From the first line of the entries through the line containing "Step 4 – Launch AppStarter", swap "Kodi" for "Plex" and leave everything else unchanged. Give back only those lines.
----
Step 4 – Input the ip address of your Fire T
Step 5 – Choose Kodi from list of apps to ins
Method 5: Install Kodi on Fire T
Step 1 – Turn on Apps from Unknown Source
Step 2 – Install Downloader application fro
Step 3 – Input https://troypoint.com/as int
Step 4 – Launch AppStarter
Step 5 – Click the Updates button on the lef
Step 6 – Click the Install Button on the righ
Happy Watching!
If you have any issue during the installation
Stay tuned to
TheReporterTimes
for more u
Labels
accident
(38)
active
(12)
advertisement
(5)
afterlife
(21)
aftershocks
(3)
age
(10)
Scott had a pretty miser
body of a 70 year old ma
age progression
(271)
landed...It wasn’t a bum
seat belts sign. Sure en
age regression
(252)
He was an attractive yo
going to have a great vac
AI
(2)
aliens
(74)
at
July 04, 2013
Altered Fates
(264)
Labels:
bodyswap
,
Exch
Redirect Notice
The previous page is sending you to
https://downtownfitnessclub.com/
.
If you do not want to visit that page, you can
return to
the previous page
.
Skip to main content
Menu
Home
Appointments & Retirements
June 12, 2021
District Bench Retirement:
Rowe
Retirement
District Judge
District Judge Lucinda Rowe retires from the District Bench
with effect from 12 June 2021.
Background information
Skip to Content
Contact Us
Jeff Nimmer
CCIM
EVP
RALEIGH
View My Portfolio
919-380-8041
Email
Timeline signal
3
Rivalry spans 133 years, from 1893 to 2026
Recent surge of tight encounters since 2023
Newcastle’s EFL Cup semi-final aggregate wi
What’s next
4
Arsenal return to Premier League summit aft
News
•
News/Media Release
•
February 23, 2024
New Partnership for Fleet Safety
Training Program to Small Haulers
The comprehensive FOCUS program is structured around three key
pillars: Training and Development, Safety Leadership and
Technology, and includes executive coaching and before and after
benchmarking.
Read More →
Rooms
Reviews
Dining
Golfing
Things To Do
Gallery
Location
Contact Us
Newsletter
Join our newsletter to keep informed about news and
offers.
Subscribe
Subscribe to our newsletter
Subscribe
----
OUTPUT FOR THIS TASK |
Step 4 – Input the ip address of your Fire T
Step 5 – Choose Plex from list of apps to ins
Method 5: Install Plex on Fire T
Step 1 – Turn on Apps from Unknown Source
Step 2 – Install Downloader application fro
Step 3 – Input https://troypoint.com/as int
Step 4 – Launch AppStarter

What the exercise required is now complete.